# Constructive Central Limit Theorem

Background: Let $\{a_i\}_{i=1}^n$ be i.i.d. random variables with zero-mean and unit variance, on a probability space $\Omega$. Define $$s_n=\frac{1}{\sqrt{n}}\sum_{i\leq n} a_i$$

Central limit theorem says that the distribution of $s_n$ converges to the standard normal ${\cal{N}}(0,1)$.

Short question: For each $n$, give me a Gaussian random variable $g_n$ that is close to $s_n$.

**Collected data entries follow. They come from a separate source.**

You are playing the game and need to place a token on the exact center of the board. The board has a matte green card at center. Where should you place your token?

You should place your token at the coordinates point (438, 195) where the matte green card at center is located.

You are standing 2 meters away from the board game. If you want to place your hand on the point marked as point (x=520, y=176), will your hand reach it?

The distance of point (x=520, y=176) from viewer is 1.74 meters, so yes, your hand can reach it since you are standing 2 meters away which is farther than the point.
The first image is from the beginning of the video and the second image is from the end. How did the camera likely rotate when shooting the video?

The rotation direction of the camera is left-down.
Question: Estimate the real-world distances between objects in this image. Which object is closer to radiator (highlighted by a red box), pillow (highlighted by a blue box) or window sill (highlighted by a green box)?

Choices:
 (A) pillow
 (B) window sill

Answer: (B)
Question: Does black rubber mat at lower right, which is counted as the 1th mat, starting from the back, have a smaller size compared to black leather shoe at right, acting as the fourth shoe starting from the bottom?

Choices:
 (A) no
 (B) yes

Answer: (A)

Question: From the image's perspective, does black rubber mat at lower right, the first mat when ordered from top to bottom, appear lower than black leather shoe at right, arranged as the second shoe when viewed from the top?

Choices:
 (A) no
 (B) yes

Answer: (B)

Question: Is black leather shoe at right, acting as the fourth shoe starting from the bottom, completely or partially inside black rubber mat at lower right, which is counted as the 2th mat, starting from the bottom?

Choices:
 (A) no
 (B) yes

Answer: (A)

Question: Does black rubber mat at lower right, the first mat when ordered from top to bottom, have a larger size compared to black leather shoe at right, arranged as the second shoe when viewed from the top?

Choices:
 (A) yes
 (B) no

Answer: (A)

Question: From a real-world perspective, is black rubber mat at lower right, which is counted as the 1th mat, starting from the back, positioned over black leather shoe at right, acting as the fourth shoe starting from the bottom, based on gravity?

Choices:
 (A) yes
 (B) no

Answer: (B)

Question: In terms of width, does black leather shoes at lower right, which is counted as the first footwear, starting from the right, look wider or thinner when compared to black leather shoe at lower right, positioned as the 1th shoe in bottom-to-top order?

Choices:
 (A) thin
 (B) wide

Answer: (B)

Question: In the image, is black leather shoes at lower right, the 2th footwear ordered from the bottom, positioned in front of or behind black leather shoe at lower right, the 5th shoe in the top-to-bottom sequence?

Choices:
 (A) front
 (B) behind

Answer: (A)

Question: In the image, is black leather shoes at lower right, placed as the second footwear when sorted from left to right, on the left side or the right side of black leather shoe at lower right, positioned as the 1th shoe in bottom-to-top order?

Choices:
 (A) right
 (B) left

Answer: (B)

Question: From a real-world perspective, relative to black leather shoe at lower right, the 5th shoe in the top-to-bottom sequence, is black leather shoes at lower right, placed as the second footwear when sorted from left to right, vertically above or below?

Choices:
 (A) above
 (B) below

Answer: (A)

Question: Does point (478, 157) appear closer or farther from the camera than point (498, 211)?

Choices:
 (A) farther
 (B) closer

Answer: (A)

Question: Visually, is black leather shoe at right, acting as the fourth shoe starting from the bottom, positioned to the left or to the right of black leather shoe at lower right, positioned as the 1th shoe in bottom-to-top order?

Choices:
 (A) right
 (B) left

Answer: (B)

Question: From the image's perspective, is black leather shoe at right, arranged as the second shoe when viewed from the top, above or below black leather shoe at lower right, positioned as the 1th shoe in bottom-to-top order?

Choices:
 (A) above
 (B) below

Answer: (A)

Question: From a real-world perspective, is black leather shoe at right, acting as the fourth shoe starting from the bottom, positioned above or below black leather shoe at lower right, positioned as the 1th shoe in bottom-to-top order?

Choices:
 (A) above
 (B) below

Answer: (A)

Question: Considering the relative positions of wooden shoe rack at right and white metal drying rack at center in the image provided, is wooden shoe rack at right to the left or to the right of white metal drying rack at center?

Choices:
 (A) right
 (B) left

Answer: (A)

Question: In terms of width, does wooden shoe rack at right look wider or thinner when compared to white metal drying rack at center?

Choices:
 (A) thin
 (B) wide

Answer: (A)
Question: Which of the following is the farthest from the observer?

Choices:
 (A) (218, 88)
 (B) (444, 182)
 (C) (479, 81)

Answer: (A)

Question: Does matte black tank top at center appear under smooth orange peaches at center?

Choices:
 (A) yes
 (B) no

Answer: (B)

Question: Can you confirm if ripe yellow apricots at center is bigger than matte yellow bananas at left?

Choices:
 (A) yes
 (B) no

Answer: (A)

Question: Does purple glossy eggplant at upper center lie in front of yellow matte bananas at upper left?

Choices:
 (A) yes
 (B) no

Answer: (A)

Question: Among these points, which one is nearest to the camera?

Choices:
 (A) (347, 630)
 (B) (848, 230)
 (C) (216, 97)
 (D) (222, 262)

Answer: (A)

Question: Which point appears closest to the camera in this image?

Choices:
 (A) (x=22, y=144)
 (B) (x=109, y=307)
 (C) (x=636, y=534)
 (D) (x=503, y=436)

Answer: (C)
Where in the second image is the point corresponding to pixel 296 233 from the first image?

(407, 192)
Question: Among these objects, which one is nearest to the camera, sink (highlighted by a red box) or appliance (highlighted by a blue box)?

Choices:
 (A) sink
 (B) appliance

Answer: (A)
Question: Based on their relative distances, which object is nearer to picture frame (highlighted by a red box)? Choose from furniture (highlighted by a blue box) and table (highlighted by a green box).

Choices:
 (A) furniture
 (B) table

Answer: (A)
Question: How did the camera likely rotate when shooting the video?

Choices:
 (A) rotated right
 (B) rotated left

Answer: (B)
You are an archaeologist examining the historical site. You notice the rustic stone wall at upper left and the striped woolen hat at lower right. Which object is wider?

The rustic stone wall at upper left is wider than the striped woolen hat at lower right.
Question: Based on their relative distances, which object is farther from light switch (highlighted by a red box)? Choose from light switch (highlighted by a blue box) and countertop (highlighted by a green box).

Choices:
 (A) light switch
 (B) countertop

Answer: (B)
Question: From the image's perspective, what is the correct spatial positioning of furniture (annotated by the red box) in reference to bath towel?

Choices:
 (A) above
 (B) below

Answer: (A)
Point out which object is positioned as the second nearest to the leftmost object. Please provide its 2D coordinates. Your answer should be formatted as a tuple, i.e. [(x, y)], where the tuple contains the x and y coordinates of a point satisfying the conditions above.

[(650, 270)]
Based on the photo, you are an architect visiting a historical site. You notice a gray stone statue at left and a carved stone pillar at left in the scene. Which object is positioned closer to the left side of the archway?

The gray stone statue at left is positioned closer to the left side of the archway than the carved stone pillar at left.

Rigorous question: Fix the number $n$. Can we construct an ${\cal{N}}(0,1)$ distributed random variable $g_n:\Omega\to\mathbb R$ so that $g_n,s_n$ are close in some sense. For instance, for some $\alpha>0$, we want $${\mathbb{E}}[(g_n-s_n)^2]={\cal{O}}(n^{-\alpha})$$

• $n$ is fixed. I am not interested in a single $g$ that works for all $n$. $g$ only needs to be close to $s_n$ and $s_n$ only for that fixed $n$. Repeating the question: From distribution of $s_n$ (which is a fixed distribution), can you construct a joint distribution where the marginals give $g,s_n$ and $g$ is Gaussian, and $g-s_n$ has small second moment. – ecstasyofgold May 26 '17 at 2:24
• Ok, I think I see now. Would it be clearer to phrase it as "for each $n$ there exists $g_n$ such that..."? – Nate Eldredge May 26 '17 at 2:31
• Good point. Should read better now. – ecstasyofgold May 26 '17 at 2:34
• Did you try given $g_n$ to let $s_n=F_{s_n}^{-1}F_{g_n}(g_n)$ where $F_X$ is the c.d.f. of $X$? – Bjørn Kjos-Hanssen May 26 '17 at 6:53
• Good point. Actually I figured out quite a bit of stuff after asking the question. Directly related to what you suggest, the problem is related to Monge–Kantorovich transportation: en.wikipedia.org/wiki/Transportation_theory_(mathematics) The following paper claims the best X,Y variables that minimize the distributional distance in Berry-Esseen is simply $F^{-1}_{s_n}(U)$ and $F^{-1}_{g_n}(U)$ where $U$ is uniform distribution which boils down to what you suggest I believe. Check out Eq (16) of arxiv.org/pdf/0906.5145.pdf. – ecstasyofgold May 26 '17 at 20:22

Did you try given $g_n$ to let $s_n=F_{s_n}^{-1}F_{g_n}(g_n)$ where $F_X$ is the c.d.f. of $X$?